Would you return, word for word, the lines of the data below from the line with "For purposes of" through the line with "X.1255 assumes an", and no others?
EXCERPTED DATA Block Start
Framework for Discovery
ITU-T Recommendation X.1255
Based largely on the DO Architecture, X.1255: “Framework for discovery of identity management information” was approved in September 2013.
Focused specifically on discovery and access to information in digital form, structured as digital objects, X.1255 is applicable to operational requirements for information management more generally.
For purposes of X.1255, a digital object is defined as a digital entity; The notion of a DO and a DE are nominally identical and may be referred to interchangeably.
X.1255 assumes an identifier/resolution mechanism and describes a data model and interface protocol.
EXCERPTED DATA Block End
EXCERPTED DATA Block Start
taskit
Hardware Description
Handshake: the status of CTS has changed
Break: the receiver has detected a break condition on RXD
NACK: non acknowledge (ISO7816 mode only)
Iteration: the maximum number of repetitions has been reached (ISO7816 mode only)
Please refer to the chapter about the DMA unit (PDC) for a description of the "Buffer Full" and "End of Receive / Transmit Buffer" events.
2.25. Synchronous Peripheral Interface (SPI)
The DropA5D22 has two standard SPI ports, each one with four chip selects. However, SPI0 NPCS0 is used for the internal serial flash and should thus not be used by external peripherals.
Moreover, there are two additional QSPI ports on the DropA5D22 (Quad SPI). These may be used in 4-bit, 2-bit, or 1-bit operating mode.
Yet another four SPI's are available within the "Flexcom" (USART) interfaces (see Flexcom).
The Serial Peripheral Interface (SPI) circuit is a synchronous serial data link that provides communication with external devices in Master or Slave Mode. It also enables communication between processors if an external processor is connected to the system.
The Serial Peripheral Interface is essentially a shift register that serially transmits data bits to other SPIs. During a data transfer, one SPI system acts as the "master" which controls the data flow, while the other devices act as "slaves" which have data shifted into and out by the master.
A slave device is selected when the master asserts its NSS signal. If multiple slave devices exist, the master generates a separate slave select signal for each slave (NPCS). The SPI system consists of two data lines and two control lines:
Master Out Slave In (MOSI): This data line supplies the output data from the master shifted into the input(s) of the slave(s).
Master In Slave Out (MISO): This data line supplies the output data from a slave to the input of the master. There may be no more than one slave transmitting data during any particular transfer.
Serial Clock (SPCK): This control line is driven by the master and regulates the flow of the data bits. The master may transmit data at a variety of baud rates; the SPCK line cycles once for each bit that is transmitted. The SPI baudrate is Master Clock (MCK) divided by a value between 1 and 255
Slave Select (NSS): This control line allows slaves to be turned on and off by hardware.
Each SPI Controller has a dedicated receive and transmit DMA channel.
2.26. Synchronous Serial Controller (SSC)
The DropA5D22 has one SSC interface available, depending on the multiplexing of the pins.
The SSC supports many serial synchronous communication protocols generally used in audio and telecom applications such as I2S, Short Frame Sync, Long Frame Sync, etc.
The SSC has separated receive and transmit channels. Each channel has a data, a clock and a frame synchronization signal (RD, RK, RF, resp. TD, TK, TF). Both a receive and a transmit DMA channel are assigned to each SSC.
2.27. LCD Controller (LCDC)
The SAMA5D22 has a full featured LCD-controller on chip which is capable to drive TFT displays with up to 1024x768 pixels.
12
EXCERPTED DATA Block End
> SOLUTION TO THIS PROBLEM
For purposes of X.1255, a digital object is defined as a digital entity; The notion of a DO and a DE are nominally identical and may be referred to interchangeably.
X.1255 assumes an identifier/resolution mechanism and describes a data model and interface protocol.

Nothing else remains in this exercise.